» Work request
Every entry below should appear in the answer exactly as written, apart from the pictures.

» Supplied records

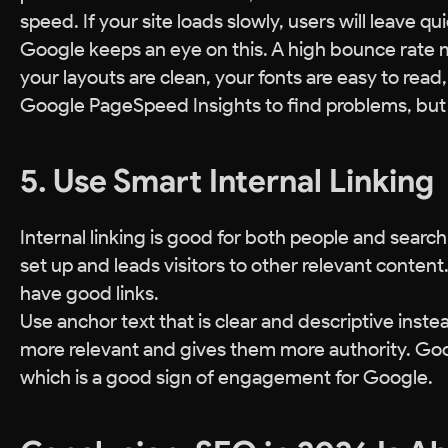
speed. If your site loads slowly, users will leave qui
Google keeps an eye on this. A high bounce rate 
your layouts are clean, your fonts are easy to read
Google PageSpeed Insights to find problems, but y
5. Use Smart Internal Linking
Internal linking is good for both people and searc
set up and leads visitors to other relevant content
have good links.
Use anchor text that is clear and descriptive inste
more relevant and gives them more authority. Good 
which is a good sign of engagement for Google.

» Completed task
speed. If your site loads slowly, users will leave qui
Google keeps an eye on this. A high bounce rate 
your layouts are clean, your fonts are easy to read
Google PageSpeed Insights to find problems, but y
5. Use Smart Internal Linking
Internal linking is good for both people and searc
set up and leads visitors to other relevant content
have good links.
Use anchor text that is clear and descriptive inste
more relevant and gives them more authority. Good 
which is a good sign of engagement for Google.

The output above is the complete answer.